- _Passage_:
The young man stretched his arm along the back of the pew, nearly but not quite embracing the young woman and child, just an easy drape of affection, of togetherness.

I could just see the top of the child’s head, two pinned-up pigtails coming loose, where his hand rested.

Then a chubby little hand crept up to pat his arm, once, twice, with all the grace of a ballerina. Two slow, deliberate, barely-discernible pats, before the dimpled hand disappeared again.

I watched, pierced by this silent message.

Maybe it was I love you. Or Thank you for being with me. Or quiet reassurance—I am fine, you are fine, we are fine together. Maybe even I’m here, you’re here, all is well with the world.

Such pureness of heart in that simple gesture. Such trust and confidence, such peace. How naturally it comes to a child, reaching out to someone else in benevolence, faith, and belonging.

And I mourned the incremental loss of it as we grow older, that it should fade like the colored patches of stained-glass light against the wall, that clarity of purpose should be obscured even as we accrue the words and language to better communicate our thoughts and feelings, that we should have to think twice about reaching out, or being the first to do so.

- _Record excerpts_:
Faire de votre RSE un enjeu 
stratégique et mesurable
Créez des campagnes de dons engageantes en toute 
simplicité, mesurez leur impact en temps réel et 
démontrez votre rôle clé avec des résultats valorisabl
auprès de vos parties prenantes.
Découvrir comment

- _Required work_: Translate this sentence from the passage about the child in the pew into German: "I watched, pierced by this silent message." Work only from the passage about the child in the pew, not from the records.

- _Answer space_: Ich sah zu, durchbohrt von dieser stillen Botschaft.